**Itemized modification records**
☆ ☆ ☆ ☆ ☆ ☆ ☆
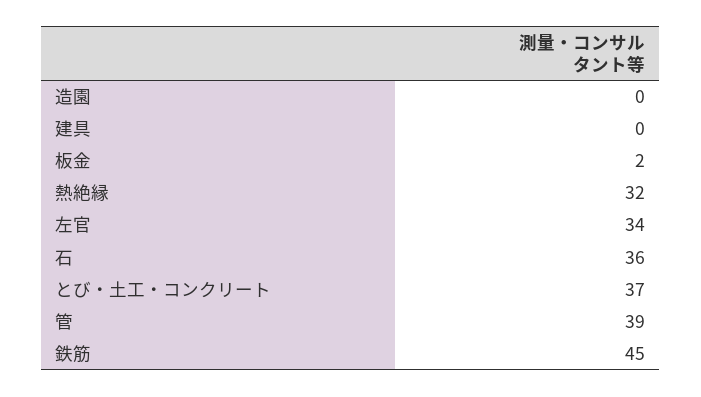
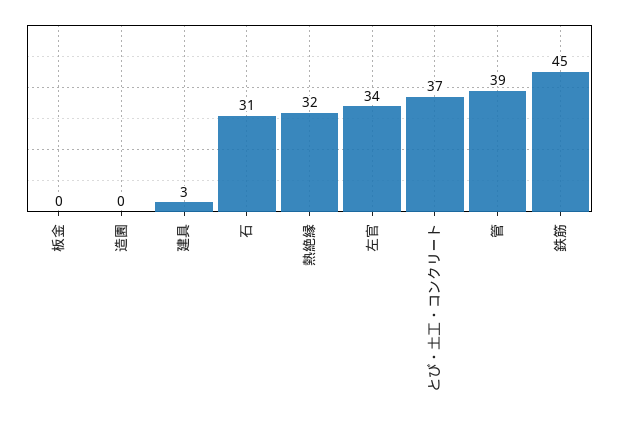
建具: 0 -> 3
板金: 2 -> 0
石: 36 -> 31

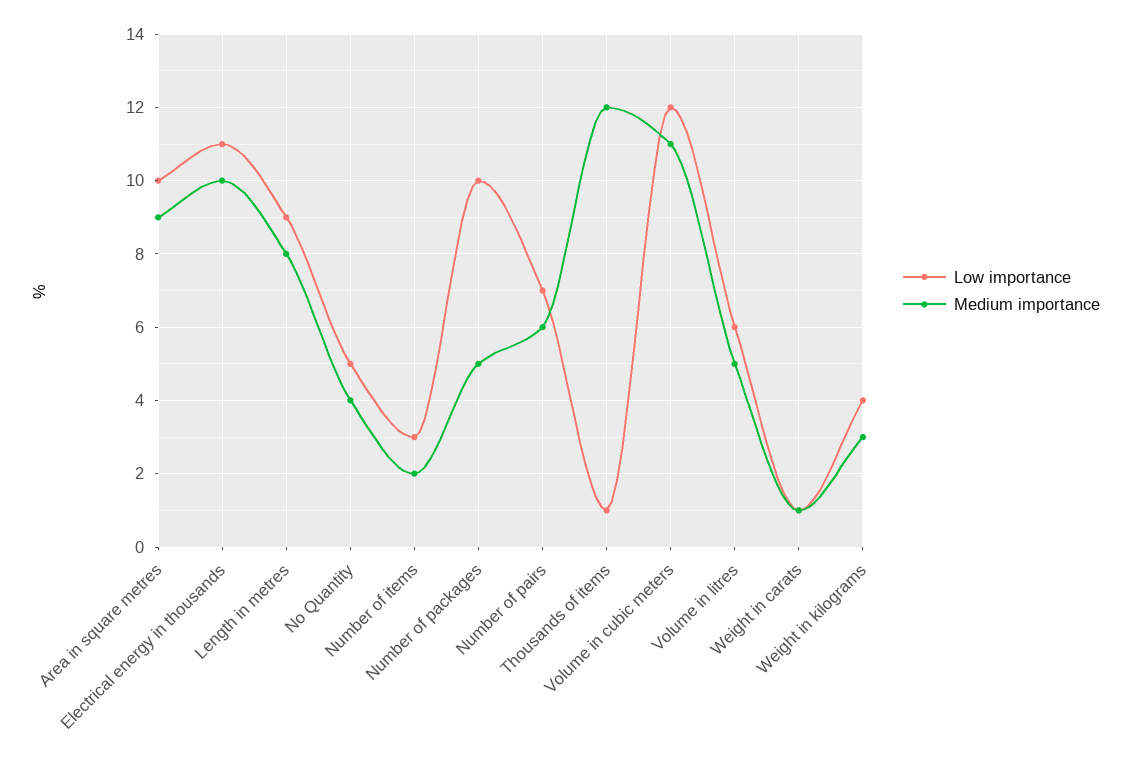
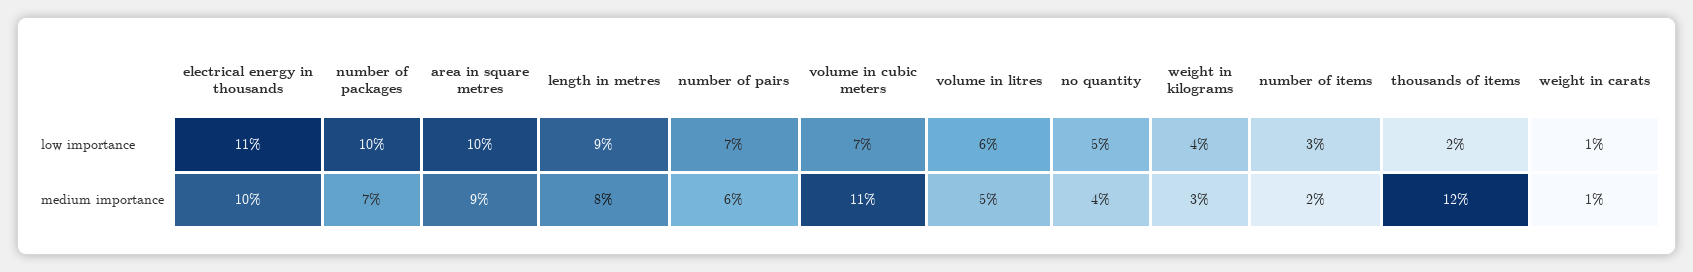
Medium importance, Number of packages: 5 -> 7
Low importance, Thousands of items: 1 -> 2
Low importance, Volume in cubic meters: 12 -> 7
☆ ☆ ☆ ☆ ☆ ☆ ☆
**WHAT IS BEING ASKED**
Write out each line above with the word "importance".

**RESPONSE BELOW**
Medium importance, Number of packages: 5 -> 7
Low importance, Thousands of items: 1 -> 2
Low importance, Volume in cubic meters: 12 -> 7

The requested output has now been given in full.